The irony of Andy Murray’s emotional, draining, gut-wrenching defeat to Roger Federer in the Wimbledon men’s final on Sunday is that it comes at a time when British sport has never been in a stronger position.
There’s a tired cliché that persists, namely that my compatriots are embarrassingly rubbish at sport, never win anything any more and have to patiently watch as others exceed them in every discipline. I’d argue it has little substance.
Britons pretty much invented most sports that are played at a global level today, so every time England fail to qualify for the FIFA World Cup, get crushed by another team in a cricket series or fail in pretty much any sporting pursuit it gets remembered. The failures have a tendency to resonate that little bit more.
And yet, Team GB has been set a target of achieving 48 medals at the London 2012 Olympic Games. If you think that’s unrealistic, they won 47 in Beijing four years ago.

Britons pretty much invented most sports and when they fail in pretty much any sporting pursuit it gets remembered. Getty Images
The cricket team is ranked top of the world in Tests and T20s, and has embarrassed Australia in a recent one-day series. The current yellow jersey holder in the Tour de France, and hot favourite to win this year’s historic cycling marathon, is Great Britain’s Bradley Wiggins. In club football, the current champion of Europe is Premier League side Chelsea.
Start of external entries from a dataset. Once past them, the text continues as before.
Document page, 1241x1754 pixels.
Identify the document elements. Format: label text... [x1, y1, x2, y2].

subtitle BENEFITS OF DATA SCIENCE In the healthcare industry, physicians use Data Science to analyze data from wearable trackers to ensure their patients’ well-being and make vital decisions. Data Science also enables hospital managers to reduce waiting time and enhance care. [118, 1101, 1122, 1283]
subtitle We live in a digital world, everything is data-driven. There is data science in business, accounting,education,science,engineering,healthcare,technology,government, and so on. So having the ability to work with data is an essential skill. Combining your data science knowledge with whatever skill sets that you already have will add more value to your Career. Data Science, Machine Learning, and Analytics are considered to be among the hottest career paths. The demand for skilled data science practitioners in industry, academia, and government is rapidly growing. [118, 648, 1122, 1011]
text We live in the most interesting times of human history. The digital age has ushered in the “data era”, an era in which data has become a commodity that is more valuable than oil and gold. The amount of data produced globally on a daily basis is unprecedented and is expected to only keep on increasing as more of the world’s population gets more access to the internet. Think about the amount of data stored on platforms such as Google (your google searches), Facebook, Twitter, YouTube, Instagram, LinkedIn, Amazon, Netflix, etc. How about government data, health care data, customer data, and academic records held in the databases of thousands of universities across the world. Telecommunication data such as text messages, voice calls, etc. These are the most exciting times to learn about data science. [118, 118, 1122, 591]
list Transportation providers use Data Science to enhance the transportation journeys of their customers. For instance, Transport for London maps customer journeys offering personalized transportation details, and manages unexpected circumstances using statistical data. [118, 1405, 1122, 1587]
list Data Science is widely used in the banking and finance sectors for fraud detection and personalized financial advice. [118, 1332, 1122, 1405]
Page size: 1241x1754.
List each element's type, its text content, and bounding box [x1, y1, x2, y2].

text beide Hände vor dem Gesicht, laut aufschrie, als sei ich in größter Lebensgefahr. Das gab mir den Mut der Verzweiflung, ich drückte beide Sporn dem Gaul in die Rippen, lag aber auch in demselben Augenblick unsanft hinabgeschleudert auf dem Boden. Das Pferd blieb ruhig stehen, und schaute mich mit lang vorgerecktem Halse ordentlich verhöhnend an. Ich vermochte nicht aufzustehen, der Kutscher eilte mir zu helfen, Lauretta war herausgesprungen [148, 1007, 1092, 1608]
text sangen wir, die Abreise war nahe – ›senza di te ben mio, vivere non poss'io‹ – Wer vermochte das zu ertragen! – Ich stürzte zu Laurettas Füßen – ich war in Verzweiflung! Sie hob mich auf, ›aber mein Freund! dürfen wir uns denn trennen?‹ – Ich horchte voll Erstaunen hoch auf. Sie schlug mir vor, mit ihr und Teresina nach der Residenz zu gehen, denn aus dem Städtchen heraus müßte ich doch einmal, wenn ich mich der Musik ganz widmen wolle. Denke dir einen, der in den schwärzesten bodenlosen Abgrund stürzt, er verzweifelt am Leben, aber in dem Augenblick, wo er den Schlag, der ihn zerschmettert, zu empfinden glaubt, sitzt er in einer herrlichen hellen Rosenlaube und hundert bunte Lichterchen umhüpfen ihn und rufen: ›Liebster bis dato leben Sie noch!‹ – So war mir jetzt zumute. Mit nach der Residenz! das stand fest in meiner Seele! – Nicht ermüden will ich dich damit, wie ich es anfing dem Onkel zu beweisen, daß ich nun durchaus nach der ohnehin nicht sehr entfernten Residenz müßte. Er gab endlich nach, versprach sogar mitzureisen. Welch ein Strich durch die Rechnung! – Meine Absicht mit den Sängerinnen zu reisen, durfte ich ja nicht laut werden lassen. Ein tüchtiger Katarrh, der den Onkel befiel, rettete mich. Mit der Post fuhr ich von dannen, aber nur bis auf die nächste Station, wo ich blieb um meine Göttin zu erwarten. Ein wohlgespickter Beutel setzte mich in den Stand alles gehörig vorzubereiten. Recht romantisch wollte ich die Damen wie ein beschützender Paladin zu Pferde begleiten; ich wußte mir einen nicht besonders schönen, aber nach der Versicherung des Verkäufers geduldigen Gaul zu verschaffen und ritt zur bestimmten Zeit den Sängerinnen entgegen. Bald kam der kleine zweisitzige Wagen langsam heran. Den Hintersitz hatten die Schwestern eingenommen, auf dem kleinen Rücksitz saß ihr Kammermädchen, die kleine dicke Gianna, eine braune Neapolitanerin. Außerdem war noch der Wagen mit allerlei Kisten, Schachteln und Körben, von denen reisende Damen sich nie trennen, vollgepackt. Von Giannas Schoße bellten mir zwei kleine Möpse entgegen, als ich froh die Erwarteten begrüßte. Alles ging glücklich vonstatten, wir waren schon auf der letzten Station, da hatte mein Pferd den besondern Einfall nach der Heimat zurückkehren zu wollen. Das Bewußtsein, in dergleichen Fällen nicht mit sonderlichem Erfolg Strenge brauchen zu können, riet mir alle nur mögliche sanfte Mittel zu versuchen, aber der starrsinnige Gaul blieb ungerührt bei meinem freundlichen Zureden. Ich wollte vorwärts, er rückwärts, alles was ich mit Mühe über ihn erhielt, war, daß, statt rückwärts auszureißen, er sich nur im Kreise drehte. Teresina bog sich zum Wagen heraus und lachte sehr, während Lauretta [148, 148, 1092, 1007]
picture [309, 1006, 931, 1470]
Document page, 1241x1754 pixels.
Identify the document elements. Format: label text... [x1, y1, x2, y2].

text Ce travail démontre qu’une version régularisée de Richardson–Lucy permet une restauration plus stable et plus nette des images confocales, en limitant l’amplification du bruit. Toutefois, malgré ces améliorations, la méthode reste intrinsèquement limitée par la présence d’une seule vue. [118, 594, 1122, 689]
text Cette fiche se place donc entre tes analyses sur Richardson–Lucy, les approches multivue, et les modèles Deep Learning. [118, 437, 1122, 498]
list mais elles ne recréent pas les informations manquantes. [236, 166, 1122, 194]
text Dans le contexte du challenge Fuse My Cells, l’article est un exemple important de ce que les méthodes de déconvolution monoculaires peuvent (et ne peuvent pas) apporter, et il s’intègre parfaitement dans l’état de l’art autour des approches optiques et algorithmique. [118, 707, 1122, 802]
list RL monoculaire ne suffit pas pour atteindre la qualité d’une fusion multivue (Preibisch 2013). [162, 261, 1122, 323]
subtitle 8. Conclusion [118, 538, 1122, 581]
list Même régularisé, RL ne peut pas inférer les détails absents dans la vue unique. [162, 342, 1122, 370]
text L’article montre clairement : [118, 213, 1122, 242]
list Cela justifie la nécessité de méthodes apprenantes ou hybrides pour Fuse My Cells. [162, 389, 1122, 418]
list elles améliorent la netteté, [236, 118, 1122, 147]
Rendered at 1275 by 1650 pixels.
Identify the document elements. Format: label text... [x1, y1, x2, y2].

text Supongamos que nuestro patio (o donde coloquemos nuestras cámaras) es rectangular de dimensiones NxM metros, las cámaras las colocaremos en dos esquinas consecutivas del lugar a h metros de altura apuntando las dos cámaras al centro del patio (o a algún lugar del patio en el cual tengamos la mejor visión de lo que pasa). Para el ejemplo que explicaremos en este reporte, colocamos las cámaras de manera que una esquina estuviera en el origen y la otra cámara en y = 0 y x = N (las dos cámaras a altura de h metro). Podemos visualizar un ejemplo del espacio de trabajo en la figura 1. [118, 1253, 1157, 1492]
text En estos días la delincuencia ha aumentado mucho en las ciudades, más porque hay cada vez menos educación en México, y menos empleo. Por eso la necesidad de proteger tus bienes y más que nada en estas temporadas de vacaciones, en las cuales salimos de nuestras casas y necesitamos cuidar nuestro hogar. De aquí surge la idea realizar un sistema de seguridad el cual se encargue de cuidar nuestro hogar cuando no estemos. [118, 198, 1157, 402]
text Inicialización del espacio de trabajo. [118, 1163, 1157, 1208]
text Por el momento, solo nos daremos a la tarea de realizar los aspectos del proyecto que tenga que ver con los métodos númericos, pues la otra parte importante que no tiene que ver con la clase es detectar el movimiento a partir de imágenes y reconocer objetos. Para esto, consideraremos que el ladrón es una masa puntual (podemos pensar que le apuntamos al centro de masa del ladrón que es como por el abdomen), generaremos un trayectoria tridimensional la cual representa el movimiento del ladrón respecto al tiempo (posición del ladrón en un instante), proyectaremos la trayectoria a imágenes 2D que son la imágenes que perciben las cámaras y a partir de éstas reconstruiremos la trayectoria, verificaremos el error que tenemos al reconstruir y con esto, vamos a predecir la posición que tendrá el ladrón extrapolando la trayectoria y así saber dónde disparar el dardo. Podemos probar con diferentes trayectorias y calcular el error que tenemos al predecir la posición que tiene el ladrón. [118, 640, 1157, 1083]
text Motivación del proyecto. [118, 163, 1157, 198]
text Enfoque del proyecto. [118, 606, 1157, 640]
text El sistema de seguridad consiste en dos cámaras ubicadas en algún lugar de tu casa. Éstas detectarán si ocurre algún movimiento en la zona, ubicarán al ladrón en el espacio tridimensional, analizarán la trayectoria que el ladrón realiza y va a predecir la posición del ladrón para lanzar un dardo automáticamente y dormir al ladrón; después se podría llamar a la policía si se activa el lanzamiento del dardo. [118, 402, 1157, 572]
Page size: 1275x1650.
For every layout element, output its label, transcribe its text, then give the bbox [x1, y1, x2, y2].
In the aftermath of Murray’s glorious failure to Federer there’s a tendency to forget all that. There’s a requirement, almost, to accept defeat valiantly, to acknowledge the superior ability of another, to graciously bow to a conqueror.
Perhaps no sporting environment is so precarious as a Grand Slam tennis final, and perhaps this explains the anguish. With 126 other competitors already accounted for, and after two weeks of lung-bursting endeavour, it’s the final hurdle that is by far the hardest to scale.
Over the course of that fortnight, Murray had come so very far, had heard the cheers of his supporters spurring him on. He had known that for every one British tennis fan with a cherished Centre Court seat, there were dozens standing in front of a giant screen within the Wimbledon complex, and many thousands at home.
And every one of them, barring his own impassively serene coach Ivan Lendl, had been torn between exhilaration and despair in the course of individual points, across games, across whole sets.
Perhaps most cruel of all is the whiff of hope and optimism. Like some recreational drug, it numbs the senses, drowns out the reality. So you believe that with the first set in the bag, Murray has gone from plucky underdog to raging favourite. Heck he’s even got break points in the second set.
You hear a commentator say how Federer’s backhand returns are landing too short, how hard it is for a 30-year-old to win a Grand Slam, how the Swiss is bound to tire. Everyone is impressed by how fresh and focused Murray looks and you imagine the riproaring celebrations and the headlines the next day.
But we’re all forgetting, first, who the opponent is.
Federer is not simply one of the greatest tennis players of all time, he’s one of sport’s greatest champions ever. In all of the most subtle, most technical rallies, he’s found a winning angle; one shot looks beyond the gift of mortals, a half-volley forehand off his own baseline whipped back and landing on Murray’s own baseline for a clean winner.
The second set is snatched by Federer, the rain comes, the roof closes… and Murray? It’s tough for him now, so tough. Federer summons up reserves of stamina to play some of the best tennis of the tournament in sets three and four. He wins.
For Murray, there’s no disgrace, but the tears afterwards are a potent explainer: “How can I, being so good at tennis, not win a Grand Slam?” That’s what they appear to be saying at least. Is it unfair that the three players above him in the world rankings are so outstandingly brilliant? No. Unfortunate, but not unfair.
The crux of the matter is this: would he have been similarly confounded in another era that did not include the peerless trinity of Federer, Rafael Nadal and Novak Djokovic?
We’ll never know. All we can do as British sports lovers is react to the individual occasion: to accept Federer’s utter brilliance, and give Murray a great big collective hug of commiseration.
Just don’t, ever, fall into the trap of thinking British sportsmen and women are failures. An Olympics on home soil should prove that is most certainly NOT the case.